Mr Lansley defended the idea of a new economic set-up as a necessary long-term reform, based on co-operative businesses.
In the short term, he sees a necessity to tax large capital movements, such as Mergers & Acquisitions, to set up a fund for investment in society.
Ms Gould called for a re-engagement of politics with the youth, and vice versa, to balance out an “inequality of [political] power” – she opposes the mainstream perception of an apathetic youth, but argues that individualism undermines the use of collective action as a powerful political tool.
Overall, the positions were ideologically similar. While the debate might have been hardly controversial on such grounds, the audience confronted the panel with provocative questions.

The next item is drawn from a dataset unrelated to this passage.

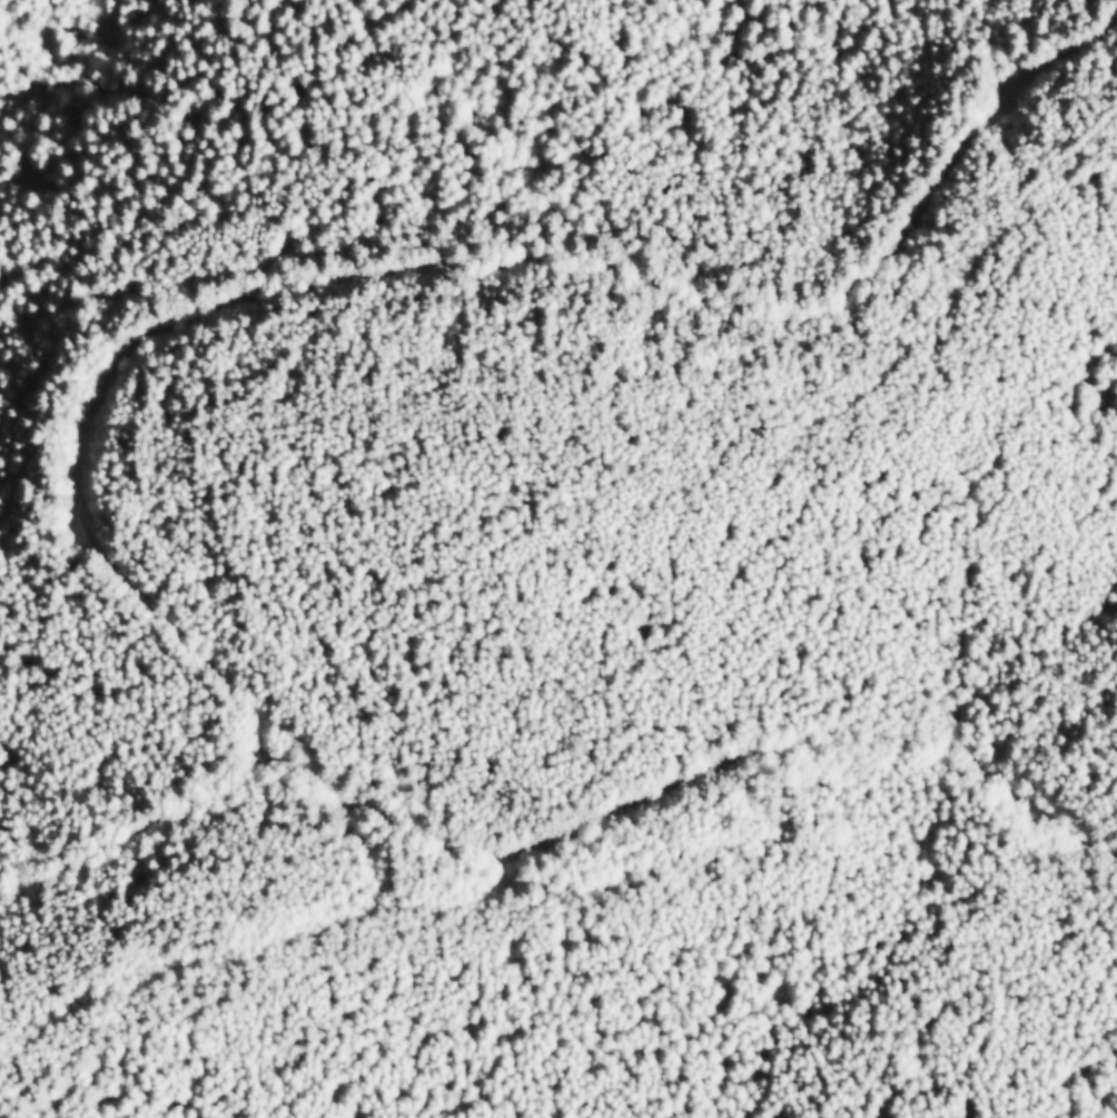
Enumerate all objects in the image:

For example, one statement referred to the resilience of traditional political structures to mass protest, as in the Spanish 15 March movement. This questioned the argument that a lack of political engagement is to be blamed for a lack of political change.
While the underlying left-wing consensus prevented most controversy, the audience had a positive impression of the event. Sophie Metcalfe, a teenager, liked that the social detachment of many young people was a main topic.
Her mother, Pamela, liked that the debate was not an ideological one; instead, she appreciated the constructive debate of policy options.
In a similar view, Dom Jack, from Kenilworth, appreciated the relevance and clarity of the debate.